ROBODAR · Role of Biotransformation on the Dynamics of Antimicrobial Resistance

Quaternary ammonium compounds (QACs) are a group of antimicrobials extensively used in homes, hospitals, industrial and agricultural facilities for disinfection and sanitization purposes since 1930s. Many studies have shown that exposure to QACs leads to the selection of intrinsically resistant bacteria in a microbial community or results in the development or acquisition of resistance mechanisms. In addition, connection of antibiotic resistance, which is becoming one of the most pressing problems for human and environmental health, to the unconstrained use of antimicrobials such as QACs is, recently, under serious criticism.QACs are lytic biocides, capable of killing over 99% of microorganisms at typical application concentrations. However, certain microorganisms that are resistant and capable of QAC degradation are present. Relatively recently, a study revealed that not only QACs but also many other antimicrobials and antibiotics are degraded by native microorganism which are potentially pathogenic in the environments critical for human and environmental health.
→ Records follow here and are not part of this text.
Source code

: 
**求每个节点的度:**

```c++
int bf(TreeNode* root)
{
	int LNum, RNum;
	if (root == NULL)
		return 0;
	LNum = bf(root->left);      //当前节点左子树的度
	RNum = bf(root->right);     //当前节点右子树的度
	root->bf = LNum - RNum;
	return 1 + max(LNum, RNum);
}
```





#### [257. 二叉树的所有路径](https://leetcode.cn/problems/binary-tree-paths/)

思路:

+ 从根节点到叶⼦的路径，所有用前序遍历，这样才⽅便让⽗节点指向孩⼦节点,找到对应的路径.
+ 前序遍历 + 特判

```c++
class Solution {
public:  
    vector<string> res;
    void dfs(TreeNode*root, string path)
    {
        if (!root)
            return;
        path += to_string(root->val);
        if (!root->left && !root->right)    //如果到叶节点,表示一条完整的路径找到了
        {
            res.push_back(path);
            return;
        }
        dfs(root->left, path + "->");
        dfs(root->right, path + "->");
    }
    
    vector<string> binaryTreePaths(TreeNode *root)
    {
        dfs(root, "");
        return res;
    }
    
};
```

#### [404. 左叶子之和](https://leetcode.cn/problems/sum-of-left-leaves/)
This discovery elicits several questions: “Is biotransformation an antimicrobial resistance mechanism?” and “What is the role of biotransformation in the dissemination of antimicrobial resistance in the environment?”. The answers may have important implications on the human health, but these answers have not been given yet.Biotransformation, whether acting as a resistance mechanism or not, plays a significant role in the fate of antimicrobial agents, and therefore, affects the dynamics of antimicrobial resistance in the environment. The overall objective of the proposed research is to systematically assess: (a) the role of QAC biotransformation on the QAC resistance of a microorganism; and (b) the dynamics of the survival of microorganisms and development of QAC resistance during QAC exposure in a community having microorganisms with different tolerance and biotransformation capacity for QACs.